Katherine Wainwright, Senior External Relations Associate UNHCR Uganda, told Xinhua on Tuesday by telephone that the reduction could be attributed to several factors.
She highlighted one as the ongoing rainy season which impedes the movement of refugees.
She said the majority of the refugees move through bushes to cross to Uganda fearing to be arrested by armed groups who mount road blocks.
«Almost everyone that comes across is travelling through the bush for many days. This becomes more difficult obviously in the rain season,» she said.
The other factor is said to be reduced fighting near the border of the two countries. This reduces the fleeing.
Wainwright said although the number of those fleeing reduced, the refugee crisis has not gone down. She noted that the refugees are still in dire need of humanitarian help.
She said in the next several days, the number of South Sudan refugees who have crossed to Uganda is going to hit 1 million.
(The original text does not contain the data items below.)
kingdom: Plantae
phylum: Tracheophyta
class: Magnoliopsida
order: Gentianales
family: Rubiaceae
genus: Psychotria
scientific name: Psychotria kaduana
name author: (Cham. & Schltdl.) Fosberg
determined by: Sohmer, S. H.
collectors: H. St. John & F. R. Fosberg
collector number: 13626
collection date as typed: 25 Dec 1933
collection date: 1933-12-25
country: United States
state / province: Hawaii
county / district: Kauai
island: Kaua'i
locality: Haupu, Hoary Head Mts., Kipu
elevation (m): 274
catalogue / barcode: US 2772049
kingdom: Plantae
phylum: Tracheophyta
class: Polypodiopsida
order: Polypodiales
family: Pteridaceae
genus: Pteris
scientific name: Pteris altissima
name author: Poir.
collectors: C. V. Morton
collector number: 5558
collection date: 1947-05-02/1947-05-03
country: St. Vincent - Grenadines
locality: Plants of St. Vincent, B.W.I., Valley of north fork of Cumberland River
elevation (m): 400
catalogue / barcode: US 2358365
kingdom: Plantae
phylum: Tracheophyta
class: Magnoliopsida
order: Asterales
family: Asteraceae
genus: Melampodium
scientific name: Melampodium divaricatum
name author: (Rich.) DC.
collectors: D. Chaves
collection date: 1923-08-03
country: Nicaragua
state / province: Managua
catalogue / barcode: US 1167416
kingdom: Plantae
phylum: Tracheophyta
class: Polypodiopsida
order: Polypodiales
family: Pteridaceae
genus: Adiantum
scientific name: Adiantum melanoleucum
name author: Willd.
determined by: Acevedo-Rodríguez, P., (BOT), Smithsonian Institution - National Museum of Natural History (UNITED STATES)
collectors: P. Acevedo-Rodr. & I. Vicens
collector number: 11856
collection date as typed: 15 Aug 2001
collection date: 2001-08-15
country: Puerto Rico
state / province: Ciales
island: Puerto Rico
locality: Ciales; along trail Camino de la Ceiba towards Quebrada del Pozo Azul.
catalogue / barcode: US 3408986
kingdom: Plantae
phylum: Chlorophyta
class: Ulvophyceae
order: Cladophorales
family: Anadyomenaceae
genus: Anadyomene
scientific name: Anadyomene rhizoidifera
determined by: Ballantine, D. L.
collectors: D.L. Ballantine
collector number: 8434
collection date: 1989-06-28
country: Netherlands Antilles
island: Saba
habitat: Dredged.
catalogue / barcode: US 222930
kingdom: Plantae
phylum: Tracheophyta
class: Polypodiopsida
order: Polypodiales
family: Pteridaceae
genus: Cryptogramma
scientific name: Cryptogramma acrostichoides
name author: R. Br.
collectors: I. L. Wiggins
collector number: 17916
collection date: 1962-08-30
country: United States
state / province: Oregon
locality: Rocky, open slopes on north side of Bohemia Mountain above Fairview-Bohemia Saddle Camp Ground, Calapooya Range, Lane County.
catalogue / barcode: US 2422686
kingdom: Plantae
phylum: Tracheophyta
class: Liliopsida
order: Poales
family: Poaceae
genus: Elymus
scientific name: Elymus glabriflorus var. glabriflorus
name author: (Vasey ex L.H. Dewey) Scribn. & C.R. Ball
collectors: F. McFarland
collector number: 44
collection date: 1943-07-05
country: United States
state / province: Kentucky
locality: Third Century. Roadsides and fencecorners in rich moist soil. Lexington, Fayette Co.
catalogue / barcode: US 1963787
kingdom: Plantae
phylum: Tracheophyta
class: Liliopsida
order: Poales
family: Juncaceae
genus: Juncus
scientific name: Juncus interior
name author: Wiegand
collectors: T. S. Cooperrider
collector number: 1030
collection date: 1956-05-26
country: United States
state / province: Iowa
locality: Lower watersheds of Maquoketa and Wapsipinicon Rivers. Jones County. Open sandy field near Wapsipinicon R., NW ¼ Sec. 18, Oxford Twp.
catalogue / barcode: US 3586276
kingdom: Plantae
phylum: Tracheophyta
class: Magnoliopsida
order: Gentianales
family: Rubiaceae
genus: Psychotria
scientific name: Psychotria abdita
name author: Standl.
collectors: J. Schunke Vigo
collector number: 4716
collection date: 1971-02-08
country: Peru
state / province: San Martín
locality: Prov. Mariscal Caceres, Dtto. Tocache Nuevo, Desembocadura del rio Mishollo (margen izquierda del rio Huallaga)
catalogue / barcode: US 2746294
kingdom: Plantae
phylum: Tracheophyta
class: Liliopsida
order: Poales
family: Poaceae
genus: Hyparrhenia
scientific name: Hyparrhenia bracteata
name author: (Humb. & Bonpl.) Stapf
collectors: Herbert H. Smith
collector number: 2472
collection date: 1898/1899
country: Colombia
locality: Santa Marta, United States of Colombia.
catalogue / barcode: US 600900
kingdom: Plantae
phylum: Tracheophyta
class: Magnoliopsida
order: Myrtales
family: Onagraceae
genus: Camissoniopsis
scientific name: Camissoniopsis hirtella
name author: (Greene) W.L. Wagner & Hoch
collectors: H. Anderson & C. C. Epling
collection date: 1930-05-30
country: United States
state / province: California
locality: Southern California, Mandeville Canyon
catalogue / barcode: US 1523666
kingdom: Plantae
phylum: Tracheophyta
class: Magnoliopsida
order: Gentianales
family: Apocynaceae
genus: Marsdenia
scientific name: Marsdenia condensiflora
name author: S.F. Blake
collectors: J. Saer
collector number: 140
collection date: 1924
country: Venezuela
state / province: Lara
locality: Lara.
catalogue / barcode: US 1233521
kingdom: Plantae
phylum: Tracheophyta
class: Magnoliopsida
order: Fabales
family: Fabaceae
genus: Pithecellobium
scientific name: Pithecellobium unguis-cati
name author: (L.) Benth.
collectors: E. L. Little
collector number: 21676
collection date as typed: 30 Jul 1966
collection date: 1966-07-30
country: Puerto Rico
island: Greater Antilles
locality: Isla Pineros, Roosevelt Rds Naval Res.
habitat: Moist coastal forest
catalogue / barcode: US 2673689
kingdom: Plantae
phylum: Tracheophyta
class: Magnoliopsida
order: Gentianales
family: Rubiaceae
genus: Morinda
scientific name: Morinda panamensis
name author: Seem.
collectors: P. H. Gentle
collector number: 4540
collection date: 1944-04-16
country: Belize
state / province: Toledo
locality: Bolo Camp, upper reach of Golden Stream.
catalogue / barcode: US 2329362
They are currently over 990,000, according to Uganda government figures.
According UNHCR, there are ongoing preparations to re-open up a refugee settlement in the northwestern district of Arua to cater for the increasing numbers.
Uganda is Africa’s leading refugee-hosting country, having jumped from the eighth largest refugee-hosting country in the world in mid-2016 to the third largest today, after Turkey and Pakistan.
UN figures show that the country hosts more than 1.2 million refugees from neighboring countries like South Sudan, Democratic Republic of Congo, Burundi, and Rwanda, among others.
Although Uganda has been hailed for its open refugee policy that avails land for cultivation and refugees with skills allowed to work, such huge numbers are placing pressure on state and host community resources, especially social services like health and education.
Uganda and the UN late last month hosted a refugee summit aimed at raising money to cater for the refugees.
According to the UN, Uganda needs 8 billion dollars to cater for refugees over the next four years.
During the summit, 358 million dollars was made in pledges.
Experts have argued that whereas it is critical to address the refugee crisis, the root causes have to be addressed too.
There are ongoing efforts to stop the fighting in South Sudan, both at regional levels and through intermediaries.
Ugandan President Yoweri Museveni is leading efforts to end the fighting by bringing the warring parties together.
Last week, South Sudan President Salva Kiir and part of the rebel delegation were in Uganda to devise ways of ending the fighting.